Analysts say the development added pressure for tighter chip controls. In response, both Democrats and Republicans supported stronger regulations on AI chip exports.
Nvidia’s Growing Challenges in China
Nvidia reported that China made up 13% of its revenue last year. Losing access to this market poses serious challenges. The company said the charges stem from H20 related inventory, purchase commitments, and reserves.
Despite local efforts, Chinese chip alternatives from Huawei and Cambroon still lag behind Nvidia’s H20 in both performance and software reliability.

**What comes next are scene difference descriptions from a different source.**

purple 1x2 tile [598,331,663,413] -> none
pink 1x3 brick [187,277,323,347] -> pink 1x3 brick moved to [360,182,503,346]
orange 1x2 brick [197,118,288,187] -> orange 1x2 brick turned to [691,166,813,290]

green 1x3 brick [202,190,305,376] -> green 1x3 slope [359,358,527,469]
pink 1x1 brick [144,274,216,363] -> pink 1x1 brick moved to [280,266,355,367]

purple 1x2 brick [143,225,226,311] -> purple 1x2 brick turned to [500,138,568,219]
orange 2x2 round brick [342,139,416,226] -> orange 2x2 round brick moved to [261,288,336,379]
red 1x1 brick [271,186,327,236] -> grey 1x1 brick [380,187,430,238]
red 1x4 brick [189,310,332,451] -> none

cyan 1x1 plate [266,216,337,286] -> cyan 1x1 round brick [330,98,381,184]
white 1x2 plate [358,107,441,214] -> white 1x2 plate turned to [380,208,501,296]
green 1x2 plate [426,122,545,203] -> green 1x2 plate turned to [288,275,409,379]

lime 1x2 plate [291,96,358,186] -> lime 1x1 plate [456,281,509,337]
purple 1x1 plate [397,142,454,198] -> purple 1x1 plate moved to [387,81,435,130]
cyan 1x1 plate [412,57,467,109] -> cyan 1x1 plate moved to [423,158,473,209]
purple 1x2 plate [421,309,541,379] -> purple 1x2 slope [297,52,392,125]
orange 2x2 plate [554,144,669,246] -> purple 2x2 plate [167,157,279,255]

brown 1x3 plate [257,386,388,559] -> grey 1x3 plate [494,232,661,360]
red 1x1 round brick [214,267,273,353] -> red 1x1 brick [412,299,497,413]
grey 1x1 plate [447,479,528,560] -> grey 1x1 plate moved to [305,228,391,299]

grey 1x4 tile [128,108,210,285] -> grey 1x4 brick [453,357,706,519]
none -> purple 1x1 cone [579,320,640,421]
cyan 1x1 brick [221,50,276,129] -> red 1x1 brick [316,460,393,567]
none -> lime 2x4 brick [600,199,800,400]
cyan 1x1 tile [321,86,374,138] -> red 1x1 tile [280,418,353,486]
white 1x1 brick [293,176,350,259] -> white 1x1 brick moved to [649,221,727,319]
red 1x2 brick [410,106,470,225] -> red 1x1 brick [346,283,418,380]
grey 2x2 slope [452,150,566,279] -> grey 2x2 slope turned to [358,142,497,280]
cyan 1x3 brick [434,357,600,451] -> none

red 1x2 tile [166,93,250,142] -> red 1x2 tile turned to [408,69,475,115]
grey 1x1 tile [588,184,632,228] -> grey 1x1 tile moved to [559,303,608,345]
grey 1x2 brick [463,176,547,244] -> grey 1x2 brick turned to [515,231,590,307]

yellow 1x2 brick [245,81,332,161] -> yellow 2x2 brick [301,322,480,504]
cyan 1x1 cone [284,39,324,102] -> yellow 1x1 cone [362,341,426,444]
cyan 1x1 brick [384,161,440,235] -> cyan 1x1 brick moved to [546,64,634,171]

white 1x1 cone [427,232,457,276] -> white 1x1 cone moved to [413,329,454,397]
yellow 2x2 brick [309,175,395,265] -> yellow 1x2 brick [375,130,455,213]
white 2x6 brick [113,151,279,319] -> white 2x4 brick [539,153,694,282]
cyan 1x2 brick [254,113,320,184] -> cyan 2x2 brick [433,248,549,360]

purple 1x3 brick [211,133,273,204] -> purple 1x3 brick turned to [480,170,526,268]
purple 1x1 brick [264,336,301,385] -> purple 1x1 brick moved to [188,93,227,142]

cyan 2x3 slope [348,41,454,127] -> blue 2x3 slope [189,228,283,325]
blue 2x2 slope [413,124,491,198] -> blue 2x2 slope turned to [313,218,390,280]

Strategic Blow, but Not a Knockout
Tech analyst Dan Ives from Wedbush Securities called the move a “strategic blow” but not devastating. He warned that more trade restrictions are likely as the US-China tech war escalates.
Nvidia now faces long-term uncertainty over how, or if, licenses will be granted. The company declined to comment further, directing the public to its official filing.
Industry Concerns and Economic Fallout
Critics argue that repeated sanctions could harm US innovation and global competitiveness. In a blog post, Ned Finkle, Nvidia’s VP of government affairs, warned that continued restrictions may “derail innovation” and stall economic growth worldwide.
What’s Next?
The Biden administration’s global export framework is expected to roll out next month. These sweeping rules will extend restrictions beyond direct US-China transactions, targeting third-party countries to prevent technology rerouting.
With tensions rising and more limitations on the horizon, the stakes are growing in the battle for AI and semiconductor supremacy.